Treasury Secretary Scott Bessent’s remarks on NBC’s “Meet the Press” were particularly puzzling. He referenced that “most Americans in a 401(k) have what’s called a 60/40 account,” without much clarification. He continued by stating these accounts “are down 5 to 6 percent for the year.”
However, most 401(k) holders don’t have a 60/40 portfolio. Bessent’s comments tend to downplay the risks in individuals’ portfolios and the anxiety they might feel, which could adversely affect their retirement plans if they decide to sell in panic.
Let’s break this down a bit more. A 60/40 fund, in the context of workplace retirement accounts, typically means a mutual fund structured with 60 percent in stocks and 40 percent in bonds or other less volatile investments. These funds often have a target retirement date tailored to when an individual aims to retire.
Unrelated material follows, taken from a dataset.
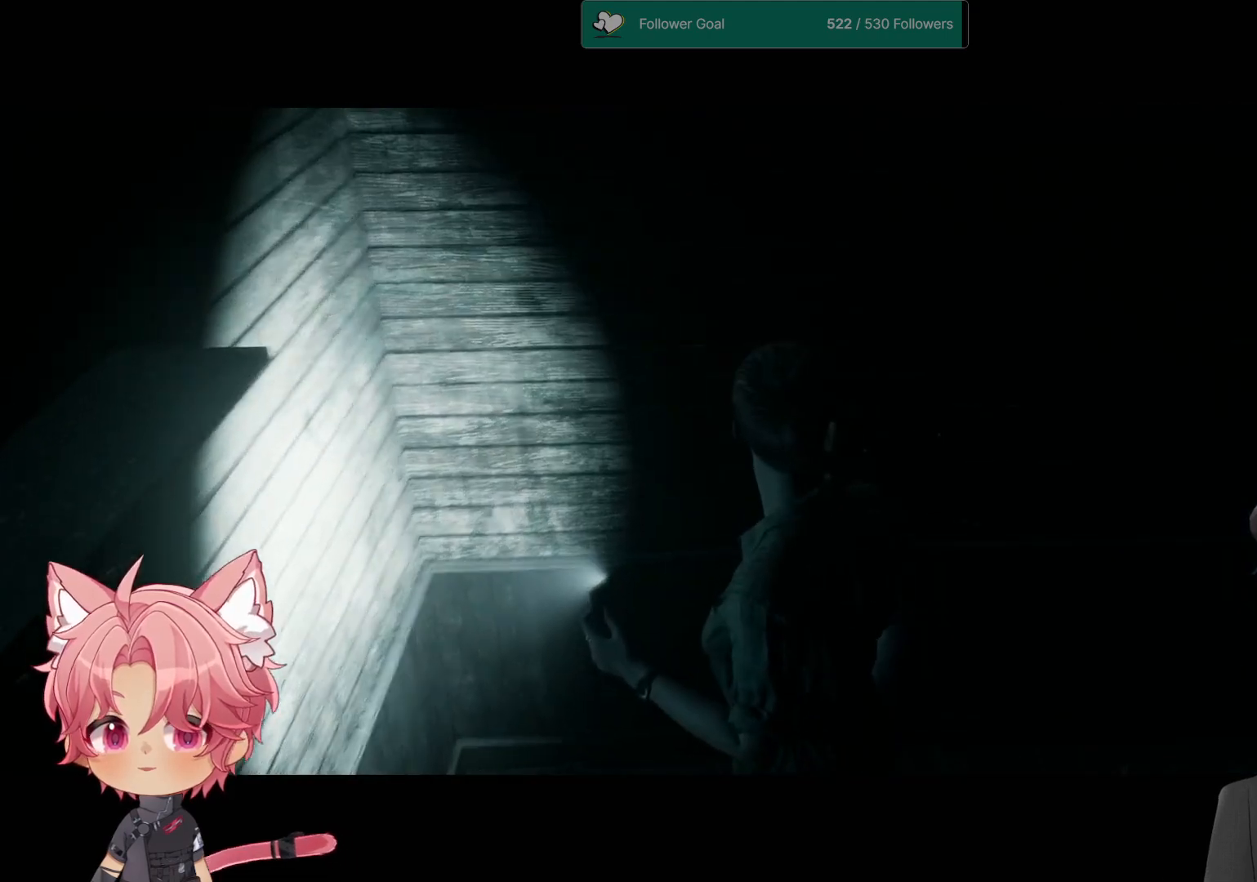
{"dt_ms": 500, "buttons": [], "left_stick": "center", "right_stick": "center", "events": []}
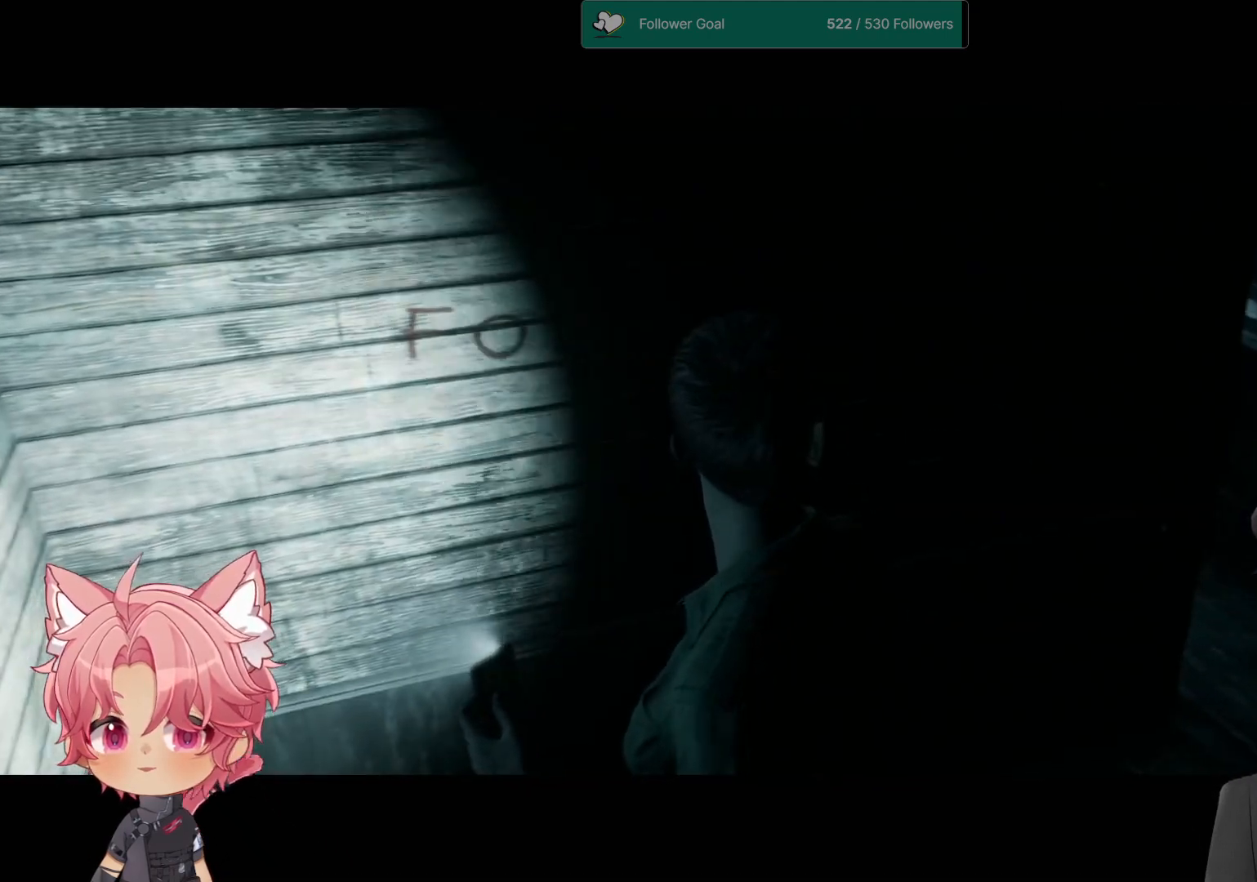
{"dt_ms": 500, "buttons": [], "left_stick": "center", "right_stick": "center", "events": []}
It’s worth noting that not all of that 60 percent is invested in U.S. stocks, which matters because non-U.S. markets have performed relatively better this year. Bessent is right in saying these funds are faring better than the broader U.S. stock market, which is down about 13 percent.
Still, while many 401(k) investors do choose funds with mixed assets, this isn’t a definitive measure of the nation’s retirement investments. According to data from the Employee Benefit Research Institute and the Investment Company Institute, by the end of 2022, 68 percent of 401(k) participants invested in target-date funds. However, these funds rarely adhere to a 60/40 balance; each has a varied stock allocation. As participants age, the stock percentage typically decreases to reduce risk, meaning younger investors generally hold more than 60 percent in stocks in these funds.
The Investment Company Institute notes that by the end of last year, only 41 percent of 401(k) balances were in hybrid funds like target-date ones. Moreover, 71 percent of all 401(k) assets were in stocks by the close of 2022.
The Treasury Department didn’t weigh in on this matter.
Bessent, in his 60s and financially comfortable, might naturally anchor his perspectives in his current life stage. This often happens when discussing personal finance.
While many employers guide workers toward balanced funds, there are those without access to such support. This includes individuals whose employers don’t offer retirement plans or those self-employed. Bessent himself benefits from an exemplary federal employee retirement plan, filled with affordable target-date funds.
Bessent might personally maintain only 60 percent in stocks, but younger investors in their 20s and 30s allocated nearly 90 percent of their 401(k)s to stocks by the end of 2022.
High stock exposure can mean more volatility now, and that could lead to panic selling, especially for those lacking decades of market experience. Such fear-induced selling could lead to missed future gains if they don’t reinvest at the opportune time.
Moreover, significant market drops can deter young individuals from investing early on. Starting late cheats people out of potential long-term portfolio growth.
Despite the current climate, 60/40 funds offer a strategic advantage. My colleague Jeff Sommer frequently highlights the value of a balanced investment approach. This allocation strategy is a solid choice for most people’s retirement funds.
However, Bessent’s framing of these funds as a comforting constant might overlook the anxiety and tangible losses people face during downturns.